WHAT YOU HAVE TO DO: Quote, word for word, every line starting at the line that contains "What height would you assign to the bathtub?" and ending with the last line of the records; include both of these lines and no others.

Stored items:
——————
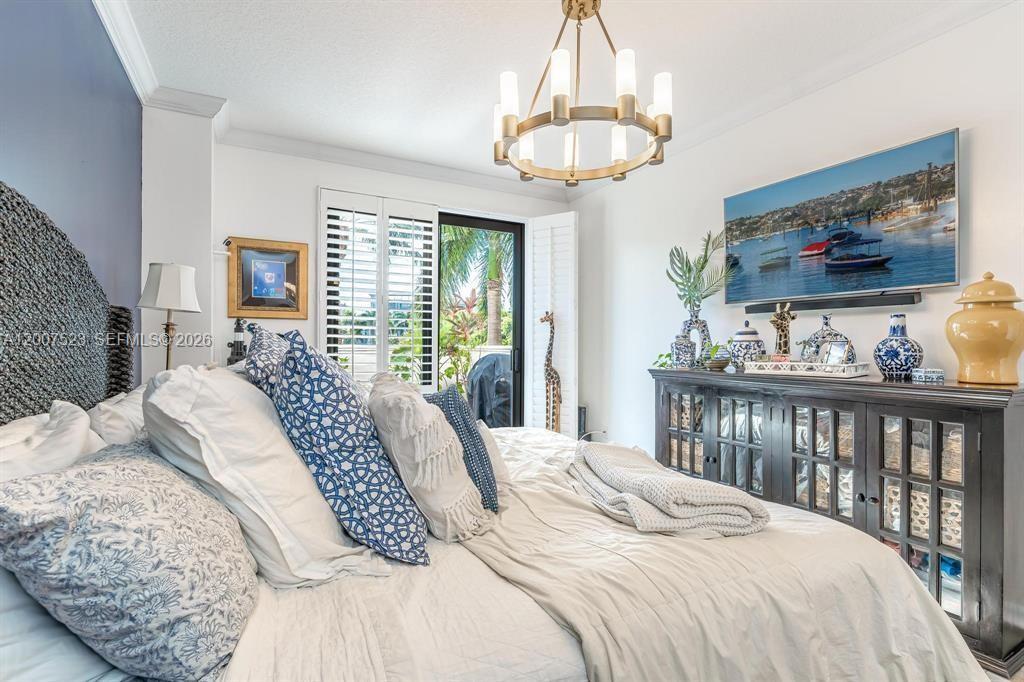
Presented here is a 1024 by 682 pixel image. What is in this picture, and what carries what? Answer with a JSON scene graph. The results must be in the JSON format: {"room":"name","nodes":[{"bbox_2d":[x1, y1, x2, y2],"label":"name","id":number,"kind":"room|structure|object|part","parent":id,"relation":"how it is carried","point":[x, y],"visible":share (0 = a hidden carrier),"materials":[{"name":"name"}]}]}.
{"room":"bedroom","nodes":[
{"label":"bedroom","id":0,"kind":"room"},
{"bbox_2d":[0,0,143,390],"label":"blue wall","id":1,"kind":"structure","parent":0,"point":[11,128],"materials":[{"name":"blue paint"}]},
{"bbox_2d":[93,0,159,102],"label":"crown molding","id":2,"kind":"structure","parent":1,"relation":"attached to","point":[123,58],"materials":[{"name":"white paint"}]},
{"bbox_2d":[137,262,201,372],"label":"table lamp","id":3,"kind":"object","parent":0,"point":[167,358],"visible":0.88,"materials":[{"name":"metal"}]},
{"label":"lampshade","id":4,"kind":"part","parent":3,"relation":"part of","materials":[{"name":"white fabric"}]},
{"bbox_2d":[139,101,216,383],"label":"wall column","id":5,"kind":"structure","parent":0,"point":[189,243],"materials":[{"name":"white paint"}]},
{"bbox_2d":[225,318,247,364],"label":"lighthouse figurine","id":6,"kind":"object","parent":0,"point":[237,354],"visible":0.75,"materials":[{"name":"black"}]},
{"bbox_2d":[212,139,576,426],"label":"back wall","id":7,"kind":"structure","parent":0,"point":[315,181],"materials":[{"name":"white paint"}]},
{"bbox_2d":[226,237,308,319],"label":"framed picture","id":8,"kind":"object","parent":7,"relation":"attached to","point":[293,269],"visible":1},
{"bbox_2d":[318,190,437,390],"label":"plantation shutter","id":9,"kind":"object","parent":7,"relation":"attached to","point":[435,211],"visible":0.74,"materials":[{"name":"white wood"}]},
{"bbox_2d":[219,124,569,200],"label":"crown molding","id":10,"kind":"structure","parent":7,"relation":"attached to","point":[349,162],"materials":[{"name":"white paint"}]},
{"bbox_2d":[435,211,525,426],"label":"sliding glass door","id":11,"kind":"structure","parent":7,"relation":"in","point":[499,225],"materials":[{"name":"black glass"}]},
{"bbox_2d":[526,210,577,435],"label":"plantation shutter","id":12,"kind":"object","parent":7,"relation":"attached to","point":[574,394],"visible":0.78,"materials":[{"name":"white wood"}]},
{"bbox_2d":[100,0,992,187],"label":"ceiling","id":13,"kind":"structure","parent":0,"point":[463,118],"materials":[{"name":"white paint"}]},
{"bbox_2d":[493,0,673,186],"label":"chandelier","id":14,"kind":"object","parent":13,"relation":"hanging from","point":[556,112],"visible":1,"materials":[{"name":"metal"}]},
{"bbox_2d":[566,2,1023,466],"label":"right wall","id":15,"kind":"structure","parent":0,"point":[978,142],"materials":[{"name":"white paint"}]},
{"bbox_2d":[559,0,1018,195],"label":"crown molding","id":16,"kind":"structure","parent":15,"relation":"attached to","point":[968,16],"materials":[{"name":"white paint"}]},
{"bbox_2d":[738,291,921,312],"label":"soundbar","id":17,"kind":"object","parent":15,"relation":"attached to","point":[912,299],"visible":0.92,"materials":[{"name":"black plastic"}]},
{"bbox_2d":[722,129,960,305],"label":"television","id":18,"kind":"object","parent":15,"relation":"attached to","point":[946,144],"visible":0.99,"materials":[{"name":"black"}]},
{"bbox_2d":[974,652,1023,681],"label":"floor","id":19,"kind":"structure","parent":0,"point":[1018,679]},
{"bbox_2d":[0,176,986,681],"label":"bed","id":20,"kind":"object","parent":19,"relation":"on","point":[7,378],"visible":0.87,"materials":[{"name":"fabric"}]},
{"bbox_2d":[0,400,101,483],"label":"white pillow","id":21,"kind":"object","parent":20,"relation":"on","point":[27,428],"visible":0.44,"materials":[{"name":"white fabric"}]},
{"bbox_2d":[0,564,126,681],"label":"white pillow","id":22,"kind":"object","parent":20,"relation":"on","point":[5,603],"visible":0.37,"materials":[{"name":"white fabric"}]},
{"label":"headboard","id":23,"kind":"part","parent":20,"relation":"part of","materials":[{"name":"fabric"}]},
{"bbox_2d":[87,386,147,447],"label":"white pillow","id":24,"kind":"object","parent":20,"relation":"on","point":[133,406],"visible":0.3,"materials":[{"name":"white fabric"}]},
{"bbox_2d":[0,440,258,681],"label":"patterned pillow","id":25,"kind":"object","parent":20,"relation":"on","point":[145,464],"visible":0.98,"materials":[{"name":"fabric"}]},
{"bbox_2d":[145,362,384,587],"label":"white pillow","id":26,"kind":"object","parent":20,"relation":"on","point":[209,464],"visible":0.8,"materials":[{"name":"white fabric"}]},
{"bbox_2d":[242,324,292,400],"label":"patterned pillow","id":27,"kind":"object","parent":20,"relation":"on","point":[259,366],"visible":0.31,"materials":[{"name":"fabric"}]},
{"bbox_2d":[271,330,431,570],"label":"patterned pillow","id":28,"kind":"object","parent":20,"relation":"on","point":[417,553],"visible":0.98,"materials":[{"name":"blue fabric"}]},
{"bbox_2d":[368,372,490,548],"label":"fringed pillow","id":29,"kind":"object","parent":20,"relation":"on","point":[439,466],"visible":0.96,"materials":[{"name":"fabric"}]},
{"bbox_2d":[427,387,499,513],"label":"blue pillow","id":30,"kind":"object","parent":20,"relation":"on","point":[481,458],"visible":0.64,"materials":[{"name":"blue fabric"}]},
{"bbox_2d":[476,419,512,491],"label":"white pillow","id":31,"kind":"object","parent":20,"relation":"on","point":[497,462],"visible":0.35,"materials":[{"name":"white fabric"}]},
{"bbox_2d":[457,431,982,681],"label":"duvet","id":32,"kind":"object","parent":20,"relation":"on","point":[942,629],"visible":0.63,"materials":[{"name":"fabric"}]},
{"bbox_2d":[567,440,770,537],"label":"knit blanket","id":33,"kind":"object","parent":32,"relation":"on","point":[620,470],"visible":0.98,"materials":[{"name":"beige fabric"}]},
{"bbox_2d":[540,310,562,433],"label":"giraffe figurine","id":34,"kind":"object","parent":19,"relation":"on","point":[548,360],"visible":0.76,"materials":[{"name":"brown wood"}]},
{"bbox_2d":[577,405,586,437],"label":"speaker","id":35,"kind":"object","parent":19,"relation":"on","point":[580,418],"visible":0.34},
{"bbox_2d":[649,366,1023,673],"label":"sideboard","id":36,"kind":"object","parent":19,"relation":"on","point":[980,490],"visible":0.8,"materials":[{"name":"wood"}]},
{"bbox_2d":[671,334,696,368],"label":"vase","id":37,"kind":"object","parent":36,"relation":"on","point":[684,346],"visible":0.99,"materials":[{"name":"blue ceramic"}]},
{"label":"glass door","id":38,"kind":"part","parent":36,"relation":"part of","materials":[{"name":"clear glass"}]},
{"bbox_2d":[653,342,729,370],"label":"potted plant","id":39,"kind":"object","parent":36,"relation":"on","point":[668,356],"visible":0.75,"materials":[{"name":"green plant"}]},
{"bbox_2d":[681,309,711,367],"label":"vase","id":40,"kind":"object","parent":36,"relation":"on","point":[704,327],"visible":0.75,"materials":[{"name":"ceramic"}]},
{"bbox_2d":[667,230,733,312],"label":"palm plant","id":41,"kind":"object","parent":40,"relation":"in","point":[702,267],"visible":0.91,"materials":[{"name":"green plant"}]},
{"bbox_2d":[701,342,731,371],"label":"small plant","id":42,"kind":"object","parent":36,"relation":"on","point":[714,362],"visible":0.98,"materials":[{"name":"green plant"}]},
{"bbox_2d":[728,322,765,366],"label":"ginger jar","id":43,"kind":"object","parent":36,"relation":"on","point":[752,337],"visible":0.95,"materials":[{"name":"blue ceramic"}]},
{"bbox_2d":[740,359,871,378],"label":"decorative tray","id":44,"kind":"object","parent":36,"relation":"on","point":[756,370],"visible":0.91,"materials":[{"name":"white"}]},
{"bbox_2d":[770,301,796,360],"label":"giraffe figurine","id":45,"kind":"object","parent":44,"relation":"on","point":[786,342],"visible":0.94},
{"bbox_2d":[799,314,850,362],"label":"vase","id":46,"kind":"object","parent":44,"relation":"on","point":[826,325],"visible":0.65,"materials":[{"name":"ceramic"}]},
{"bbox_2d":[819,340,851,365],"label":"photo frame","id":47,"kind":"object","parent":44,"relation":"on","point":[838,350],"visible":0.89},
{"label":"glass door","id":48,"kind":"part","parent":36,"relation":"part of","materials":[{"name":"glass"}]},
{"bbox_2d":[874,314,922,379],"label":"blue vase","id":49,"kind":"object","parent":36,"relation":"on","point":[902,329],"visible":0.99,"materials":[{"name":"blue ceramic"}]},
{"bbox_2d":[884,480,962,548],"label":"basket","id":50,"kind":"object","parent":36,"relation":"in","point":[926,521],"visible":0.26,"materials":[{"name":"white wicker"}]},
{"label":"glass door","id":51,"kind":"part","parent":36,"relation":"part of","materials":[{"name":"glass"}]},
{"bbox_2d":[911,367,944,382],"label":"small box","id":52,"kind":"object","parent":36,"relation":"on","point":[930,374],"visible":0.99,"materials":[{"name":"blue"}]},
{"bbox_2d":[945,269,1023,385],"label":"ginger jar","id":53,"kind":"object","parent":36,"relation":"on","point":[978,337],"visible":0.99,"materials":[{"name":"yellow ceramic"}]},
{"label":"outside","id":54,"kind":"structure","parent":0,"visible":0},
{"label":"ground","id":55,"kind":"structure","parent":54,"visible":0},
{"bbox_2d":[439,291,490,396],"label":"red plant","id":56,"kind":"object","parent":55,"relation":"on","point":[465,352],"visible":0.57,"materials":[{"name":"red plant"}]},
{"bbox_2d":[439,224,510,347],"label":"palm tree","id":57,"kind":"object","parent":55,"relation":"on","point":[463,247],"visible":0.37,"materials":[{"name":"green plant"}]},
{"bbox_2d":[465,352,513,426],"label":"covered grill","id":58,"kind":"object","parent":55,"relation":"on","point":[507,386],"visible":0.58,"materials":[{"name":"grey"}]}
]}

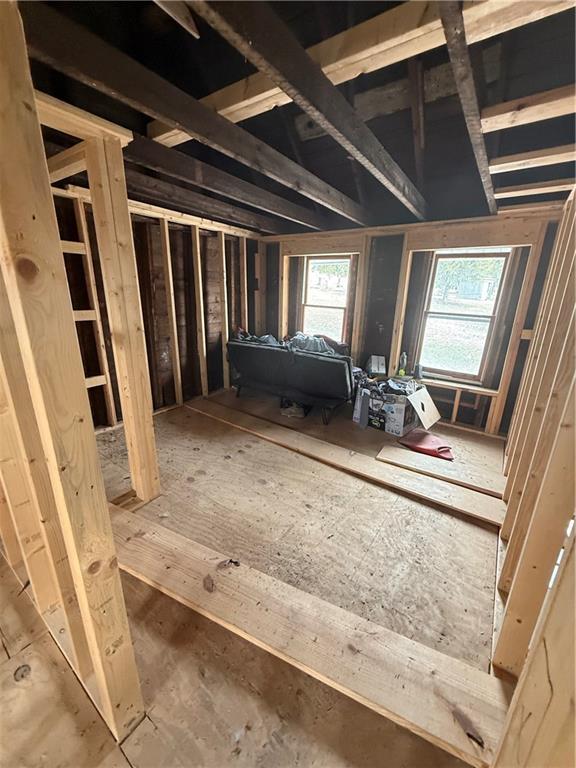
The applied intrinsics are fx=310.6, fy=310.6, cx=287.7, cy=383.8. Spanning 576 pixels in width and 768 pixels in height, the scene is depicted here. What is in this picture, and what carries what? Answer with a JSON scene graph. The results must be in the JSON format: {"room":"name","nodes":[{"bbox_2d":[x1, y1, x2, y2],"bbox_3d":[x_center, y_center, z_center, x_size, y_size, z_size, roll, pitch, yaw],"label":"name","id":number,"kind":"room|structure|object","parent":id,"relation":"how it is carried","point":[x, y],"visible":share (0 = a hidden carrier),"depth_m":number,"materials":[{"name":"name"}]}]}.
{"room":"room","nodes":[
{"label":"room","id":0,"kind":"room"},
{"bbox_2d":[0,1,146,749],"bbox_3d":[-1.144,-0.031,1.127,2.264,1.995,0.193,14,22,34],"label":"left stud wall","id":1,"kind":"structure","parent":0,"point":[49,202],"depth_m":0.75,"materials":[{"name":"brown wood"}]},
{"bbox_2d":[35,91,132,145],"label":"header beam","id":2,"kind":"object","parent":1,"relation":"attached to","point":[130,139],"visible":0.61,"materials":[{"name":"beige wood"}]},
{"bbox_2d":[50,183,264,426],"bbox_3d":[-1.372,-0.806,3.352,0.155,2.169,3.261,14,22,34],"label":"left stud wall","id":3,"kind":"structure","parent":0,"point":[179,234],"depth_m":3.33,"materials":[{"name":"brown wood"}]},
{"bbox_2d":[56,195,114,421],"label":"wall stud","id":4,"kind":"object","parent":3,"relation":"attached to","point":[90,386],"visible":0.49,"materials":[{"name":"brown wood"}]},
{"bbox_2d":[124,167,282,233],"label":"ceiling joist","id":5,"kind":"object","parent":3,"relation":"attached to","point":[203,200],"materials":[{"name":"brown wood"}]},
{"bbox_2d":[0,383,506,767],"bbox_3d":[-0.256,0.803,2.198,4.661,0.124,5.121,14,22,34],"label":"floor","id":6,"kind":"structure","parent":0,"point":[11,683],"depth_m":1.46,"materials":[{"name":"brown wood"}]},
{"bbox_2d":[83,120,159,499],"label":"wooden post","id":7,"kind":"object","parent":6,"relation":"on","point":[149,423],"visible":0.91,"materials":[{"name":"brown wood"}]},
{"bbox_2d":[225,336,355,425],"bbox_3d":[0.068,-0.164,3.733,1.628,0.752,0.785,14,22,34],"label":"futon","id":8,"kind":"object","parent":6,"relation":"on","point":[271,352],"visible":0.97,"depth_m":3.35,"materials":[{"name":"black"}]},
{"bbox_2d":[231,329,348,357],"bbox_3d":[0.031,-0.486,3.766,1.470,0.412,0.764,14,22,34],"label":"clothes pile","id":9,"kind":"object","parent":8,"relation":"on","point":[269,341],"visible":0.29,"depth_m":3.64,"materials":[{"name":"grey fabric"}]},
{"bbox_2d":[280,399,308,418],"bbox_3d":[0.083,0.226,3.543,0.313,0.176,0.316,14,22,34],"label":"plastic bag","id":10,"kind":"object","parent":6,"relation":"on","point":[290,409],"visible":0.78,"depth_m":3.44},
{"bbox_2d":[110,505,515,765],"bbox_3d":[-0.242,0.938,1.451,2.332,0.060,0.293,11,20,26],"label":"wooden plank","id":11,"kind":"object","parent":6,"relation":"on","point":[179,539],"visible":0.86,"depth_m":1.20,"materials":[{"name":"brown wood"}]},
{"bbox_2d":[187,395,505,526],"bbox_3d":[0.218,0.529,2.845,3.157,0.035,0.292,14,22,34],"label":"wooden plank","id":12,"kind":"object","parent":6,"relation":"on","point":[238,425],"visible":0.98,"depth_m":2.47,"materials":[{"name":"brown wood"}]},
{"bbox_2d":[352,378,433,435],"bbox_3d":[1.115,0.176,3.316,0.662,0.448,0.512,14,22,34],"label":"cardboard box","id":13,"kind":"object","parent":6,"relation":"on","point":[399,415],"visible":0.87,"depth_m":3.11,"materials":[{"name":"white cardboard"}]},
{"bbox_2d":[367,354,386,375],"bbox_3d":[1.024,-0.229,3.587,0.194,0.192,0.207,4,18,7],"label":"white box","id":14,"kind":"object","parent":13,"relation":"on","point":[374,360],"visible":0.98,"depth_m":3.53,"materials":[{"name":"white"}]},
{"bbox_2d":[355,371,420,398],"bbox_3d":[1.031,-0.017,3.277,0.713,0.190,0.490,14,22,34],"label":"clothes pile","id":15,"kind":"object","parent":13,"relation":"in","point":[396,386],"visible":0.56,"depth_m":3.20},
{"bbox_2d":[397,352,407,375],"bbox_3d":[1.263,-0.230,3.424,0.085,0.257,0.072,14,22,34],"label":"bottle","id":16,"kind":"object","parent":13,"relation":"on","point":[404,357],"visible":0.91,"depth_m":3.41,"materials":[{"name":"green plastic"}]},
{"bbox_2d":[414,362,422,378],"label":"bottle","id":17,"kind":"object","parent":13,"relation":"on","point":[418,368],"visible":0.94,"depth_m":3.34,"materials":[{"name":"plastic"}]},
{"bbox_2d":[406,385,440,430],"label":"cardboard piece","id":18,"kind":"object","parent":13,"relation":"on","point":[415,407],"visible":0.99,"depth_m":3.02,"materials":[{"name":"cardboard"}]},
{"bbox_2d":[375,433,506,500],"bbox_3d":[1.262,0.667,2.512,0.965,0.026,0.412,14,22,34],"label":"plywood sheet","id":19,"kind":"object","parent":6,"relation":"on","point":[397,454],"visible":0.79,"depth_m":2.46,"materials":[{"name":"brown wood"}]},
{"bbox_2d":[397,428,453,460],"bbox_3d":[1.277,0.516,2.841,0.470,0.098,0.386,14,22,34],"label":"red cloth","id":20,"kind":"object","parent":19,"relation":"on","point":[432,438],"visible":0.92,"depth_m":2.79,"materials":[{"name":"red"}]},
{"bbox_2d":[11,0,575,233],"bbox_3d":[-0.079,-1.656,1.839,4.366,0.244,4.973,14,22,34],"label":"ceiling","id":21,"kind":"structure","parent":0,"point":[309,166],"depth_m":1.62,"materials":[{"name":"brown wood"}]},
{"bbox_2d":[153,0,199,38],"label":"ceiling board","id":22,"kind":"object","parent":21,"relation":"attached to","point":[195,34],"visible":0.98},
{"bbox_2d":[18,2,359,226],"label":"ceiling beam","id":23,"kind":"structure","parent":21,"relation":"attached to","point":[187,128],"depth_m":1.29,"materials":[{"name":"brown wood"}]},
{"bbox_2d":[122,132,326,230],"label":"ceiling joist","id":24,"kind":"structure","parent":21,"relation":"attached to","point":[258,204],"depth_m":2.20,"materials":[{"name":"brown wood"}]},
{"bbox_2d":[187,0,425,218],"bbox_3d":[0.128,-1.163,1.250,0.106,0.238,4.117,14,22,34],"label":"ceiling joist","id":25,"kind":"structure","parent":21,"relation":"attached to","point":[301,91],"depth_m":1.11,"materials":[{"name":"brown wood"}]},
{"bbox_2d":[155,0,574,144],"bbox_3d":[0.370,-1.397,1.274,3.317,0.153,0.172,14,22,34],"label":"ceiling joist","id":26,"kind":"structure","parent":21,"relation":"attached to","point":[241,105],"depth_m":1.25,"materials":[{"name":"brown wood"}]},
{"bbox_2d":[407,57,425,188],"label":"vertical ceiling post","id":27,"kind":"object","parent":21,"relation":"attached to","point":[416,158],"visible":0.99,"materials":[{"name":"brown wood"}]},
{"bbox_2d":[437,0,495,213],"bbox_3d":[0.811,-1.199,1.319,0.093,0.144,3.953,14,22,34],"label":"ceiling joist","id":28,"kind":"structure","parent":21,"relation":"attached to","point":[461,91],"depth_m":1.18,"materials":[{"name":"brown wood"}]},
{"bbox_2d":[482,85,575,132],"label":"ceiling joist","id":29,"kind":"object","parent":21,"relation":"attached to","point":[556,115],"visible":0.99,"depth_m":1.36,"materials":[{"name":"brown wood"}]},
{"bbox_2d":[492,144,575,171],"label":"ceiling joist","id":30,"kind":"object","parent":21,"relation":"attached to","point":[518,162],"visible":1,"depth_m":1.70,"materials":[{"name":"brown wood"}]},
{"bbox_2d":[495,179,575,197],"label":"ceiling joist","id":31,"kind":"object","parent":21,"relation":"attached to","point":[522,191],"visible":1,"depth_m":2.12,"materials":[{"name":"brown wood"}]},
{"bbox_2d":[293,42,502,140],"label":"ceiling plank","id":32,"kind":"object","parent":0,"point":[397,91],"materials":[{"name":"brown wood"}]},
{"bbox_2d":[256,209,565,435],"bbox_3d":[1.022,-0.803,3.698,3.732,2.077,0.181,14,22,34],"label":"back wall","id":33,"kind":"structure","parent":0,"point":[385,323],"depth_m":3.36,"materials":[{"name":"brown wood"}]},
{"bbox_2d":[300,256,352,342],"bbox_3d":[0.500,-1.028,4.094,0.728,1.201,0.136,14,22,34],"label":"window","id":34,"kind":"structure","parent":33,"relation":"in","point":[339,305],"depth_m":4.09,"materials":[{"name":"clear glass"}]},
{"bbox_2d":[417,249,512,383],"bbox_3d":[1.776,-0.681,3.215,0.742,1.277,0.114,14,22,34],"label":"window","id":35,"kind":"structure","parent":33,"relation":"in","point":[481,318],"depth_m":3.21,"materials":[{"name":"clear glass"}]},
{"bbox_2d":[486,190,575,763],"bbox_3d":[1.029,0.099,1.088,0.132,2.020,4.146,14,22,34],"label":"right stud wall","id":36,"kind":"structure","parent":0,"point":[575,541],"depth_m":1.01,"materials":[{"name":"brown wood"}]}
]}

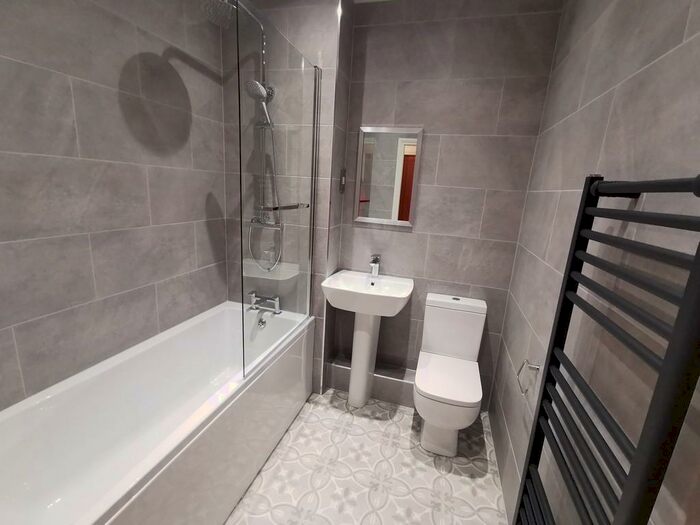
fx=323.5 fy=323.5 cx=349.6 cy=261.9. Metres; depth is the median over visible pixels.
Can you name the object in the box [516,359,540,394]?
toilet paper holder
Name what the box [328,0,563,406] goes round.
back wall
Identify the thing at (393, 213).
mirror
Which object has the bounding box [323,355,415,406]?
pipe boxing
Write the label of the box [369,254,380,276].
sink tap
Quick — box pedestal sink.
[321,269,413,408]
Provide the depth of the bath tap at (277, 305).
2.15 m
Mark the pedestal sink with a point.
(364, 311)
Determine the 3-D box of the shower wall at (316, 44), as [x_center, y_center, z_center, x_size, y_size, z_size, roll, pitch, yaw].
[-0.452,-0.377,2.247,0.761,2.548,0.364,8,14,15]
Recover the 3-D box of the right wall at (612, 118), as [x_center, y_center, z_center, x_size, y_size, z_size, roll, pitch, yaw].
[0.729,0.047,0.771,0.094,2.544,2.635,8,14,15]
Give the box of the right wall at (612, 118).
[486,0,699,524]
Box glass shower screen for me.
[238,3,320,391]
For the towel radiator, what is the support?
attached to the right wall at (612, 118)
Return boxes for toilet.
[413,294,487,457]
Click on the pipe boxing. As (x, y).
(386, 388)
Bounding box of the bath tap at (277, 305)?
[248,291,281,315]
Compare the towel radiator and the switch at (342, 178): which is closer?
the towel radiator
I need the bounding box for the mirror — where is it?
[353,126,423,226]
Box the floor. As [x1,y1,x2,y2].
[224,388,511,524]
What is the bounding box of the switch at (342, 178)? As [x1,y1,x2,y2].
[339,167,346,192]
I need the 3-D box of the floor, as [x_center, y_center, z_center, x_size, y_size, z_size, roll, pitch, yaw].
[-0.247,1.209,1.298,2.051,0.085,2.851,8,14,15]
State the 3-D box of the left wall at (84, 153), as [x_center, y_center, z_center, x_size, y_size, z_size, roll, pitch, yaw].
[-1.131,-0.205,1.352,0.094,2.521,2.349,8,14,15]
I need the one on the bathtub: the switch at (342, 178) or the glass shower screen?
the glass shower screen
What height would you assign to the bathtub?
0.585 m
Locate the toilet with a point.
(434, 368)
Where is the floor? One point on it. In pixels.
(407, 455)
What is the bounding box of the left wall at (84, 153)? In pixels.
[0,0,231,412]
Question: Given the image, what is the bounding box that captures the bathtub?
[0,300,313,524]
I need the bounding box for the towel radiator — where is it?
[512,171,699,524]
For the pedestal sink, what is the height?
0.998 m
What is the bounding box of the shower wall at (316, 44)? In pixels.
[220,0,353,391]
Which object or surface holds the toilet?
——————
REPLY:
What height would you assign to the bathtub?
0.585 m
Locate the toilet with a point.
(434, 368)
Where is the floor? One point on it. In pixels.
(407, 455)
What is the bounding box of the left wall at (84, 153)? In pixels.
[0,0,231,412]
Question: Given the image, what is the bounding box that captures the bathtub?
[0,300,313,524]
I need the bounding box for the towel radiator — where is it?
[512,171,699,524]
For the pedestal sink, what is the height?
0.998 m
What is the bounding box of the shower wall at (316, 44)? In pixels.
[220,0,353,391]
Which object or surface holds the toilet?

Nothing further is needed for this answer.